Mr. Bertil Damato, consultant ophthalmologist at Moorfields and senior clinical research fellow at the University of Oxford and colleagues reviewed images of 99 patients treated for choroidal melanoma after a period of observation. They found that monitoring for growth can be accomplished safely without the need for ultrasonography by assessing colour photographs alone.

Our findings could help remove barriers to the implementation of tele-oncology clinics for the monitoring of choroidal tumours.

Mr. Bertil Damato, consultant ophthalmologist at Moorfields Eye Hospital

Testing the MOLES system

Mr. Damato has devised an acroynm, MOLES to help non-experts remember the most important signs of malignancy which are:

  • Mushroom tumour shape
  • Orange pigment
  • Large tumour size
  • Enlarging tumour
  • Subretinal fluid

He has also developed a scoring system to estimate the likelihood of malignancy in melanocytic choroidal tumours. Dr. Lamis Al Harby, Professor Mandeep Sagoo and Mr. Damato studied a cohort of 222 patients at Moorfields to test the MOLES system. 

The MOLES system proved highly successful, with the same diagnosis being returned in more than 97% of cases compared with expert diagnosis. This study has received press coverage and will soon be available to read in the journal, Ocular Oncology and Pathology.

Next steps to benefit patients

Further research is needed to evaluate how successfully the MOLES system is used by non-specialist ophthalmologists and community optometrists in a variety of working environments. 

This research promises to improve patient care around the world. It aims to help avoid unnecessary hospital visits while speeding up diagnosis and treatment of those with malignant melanoma. 

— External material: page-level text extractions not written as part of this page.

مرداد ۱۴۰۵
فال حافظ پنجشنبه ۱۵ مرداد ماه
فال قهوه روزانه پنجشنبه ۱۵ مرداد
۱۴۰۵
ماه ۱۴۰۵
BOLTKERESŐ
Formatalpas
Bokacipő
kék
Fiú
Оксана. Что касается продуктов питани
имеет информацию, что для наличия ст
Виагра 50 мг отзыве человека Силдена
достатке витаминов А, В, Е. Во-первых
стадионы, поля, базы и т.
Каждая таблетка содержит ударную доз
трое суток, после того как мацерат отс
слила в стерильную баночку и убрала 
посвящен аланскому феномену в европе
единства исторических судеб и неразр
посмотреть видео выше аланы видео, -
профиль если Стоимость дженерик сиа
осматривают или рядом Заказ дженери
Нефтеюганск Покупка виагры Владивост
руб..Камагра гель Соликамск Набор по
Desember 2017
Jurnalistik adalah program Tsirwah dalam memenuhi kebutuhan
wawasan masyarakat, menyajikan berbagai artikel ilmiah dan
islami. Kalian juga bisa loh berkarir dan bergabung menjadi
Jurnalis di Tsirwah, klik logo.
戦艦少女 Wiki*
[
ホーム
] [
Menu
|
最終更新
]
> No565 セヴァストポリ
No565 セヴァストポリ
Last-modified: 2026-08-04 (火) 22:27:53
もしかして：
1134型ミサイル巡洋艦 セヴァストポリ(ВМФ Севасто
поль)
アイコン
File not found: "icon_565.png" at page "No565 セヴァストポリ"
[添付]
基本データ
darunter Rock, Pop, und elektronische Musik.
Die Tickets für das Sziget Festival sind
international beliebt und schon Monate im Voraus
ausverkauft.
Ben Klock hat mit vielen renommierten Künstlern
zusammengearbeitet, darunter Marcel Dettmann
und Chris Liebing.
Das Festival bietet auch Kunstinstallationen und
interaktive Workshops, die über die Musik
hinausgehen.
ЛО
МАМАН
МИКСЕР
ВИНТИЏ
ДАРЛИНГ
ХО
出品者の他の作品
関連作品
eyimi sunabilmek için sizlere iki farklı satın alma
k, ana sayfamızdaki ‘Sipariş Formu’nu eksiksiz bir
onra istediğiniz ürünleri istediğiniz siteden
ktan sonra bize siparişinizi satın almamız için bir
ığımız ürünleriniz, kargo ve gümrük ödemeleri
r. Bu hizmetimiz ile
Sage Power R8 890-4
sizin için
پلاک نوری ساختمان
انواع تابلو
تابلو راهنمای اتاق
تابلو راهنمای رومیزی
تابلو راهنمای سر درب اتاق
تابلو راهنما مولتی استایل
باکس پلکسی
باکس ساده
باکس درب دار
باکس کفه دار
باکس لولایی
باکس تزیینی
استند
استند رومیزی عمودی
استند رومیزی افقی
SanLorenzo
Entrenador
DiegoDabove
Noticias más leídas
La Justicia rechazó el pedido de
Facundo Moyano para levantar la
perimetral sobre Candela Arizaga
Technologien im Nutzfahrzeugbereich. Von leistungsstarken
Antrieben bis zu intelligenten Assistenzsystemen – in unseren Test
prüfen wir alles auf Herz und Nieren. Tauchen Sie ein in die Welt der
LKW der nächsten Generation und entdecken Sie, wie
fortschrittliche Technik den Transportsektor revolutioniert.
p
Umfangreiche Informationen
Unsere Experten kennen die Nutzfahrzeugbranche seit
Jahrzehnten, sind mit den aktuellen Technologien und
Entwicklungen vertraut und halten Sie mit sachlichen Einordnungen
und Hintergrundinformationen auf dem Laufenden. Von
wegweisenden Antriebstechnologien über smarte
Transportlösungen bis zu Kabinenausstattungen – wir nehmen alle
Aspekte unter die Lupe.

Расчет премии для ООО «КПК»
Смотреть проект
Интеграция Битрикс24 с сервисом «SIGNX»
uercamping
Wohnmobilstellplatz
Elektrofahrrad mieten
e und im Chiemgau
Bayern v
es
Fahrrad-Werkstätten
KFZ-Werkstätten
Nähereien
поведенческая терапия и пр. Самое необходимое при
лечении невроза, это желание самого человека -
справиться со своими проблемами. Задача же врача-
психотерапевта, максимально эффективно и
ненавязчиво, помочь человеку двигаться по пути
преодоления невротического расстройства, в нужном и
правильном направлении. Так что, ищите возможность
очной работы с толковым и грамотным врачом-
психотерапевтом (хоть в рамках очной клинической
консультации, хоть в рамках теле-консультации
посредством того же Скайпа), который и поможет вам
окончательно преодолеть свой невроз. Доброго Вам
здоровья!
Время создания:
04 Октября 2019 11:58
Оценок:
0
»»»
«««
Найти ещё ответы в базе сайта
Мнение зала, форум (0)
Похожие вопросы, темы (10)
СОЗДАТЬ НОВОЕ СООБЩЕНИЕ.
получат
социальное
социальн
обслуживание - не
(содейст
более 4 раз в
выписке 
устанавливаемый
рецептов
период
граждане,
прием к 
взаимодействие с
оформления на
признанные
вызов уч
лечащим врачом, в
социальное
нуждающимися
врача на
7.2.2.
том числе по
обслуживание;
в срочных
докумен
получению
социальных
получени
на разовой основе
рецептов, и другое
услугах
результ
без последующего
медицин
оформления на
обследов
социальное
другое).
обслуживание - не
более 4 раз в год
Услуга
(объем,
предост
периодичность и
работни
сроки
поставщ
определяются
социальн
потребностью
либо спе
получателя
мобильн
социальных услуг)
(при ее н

These successful results also pave the way for enhancing diagnosis of ocular tumours by artificial intelligence. This is already under way at Moorfields and other centres.

Open access to research findings

The open access of these journal publications are supported by Moorfields Eye Charity Research Enhancement Awards. Open access enables researchers and the public alike to read scientific publications without delay or charge.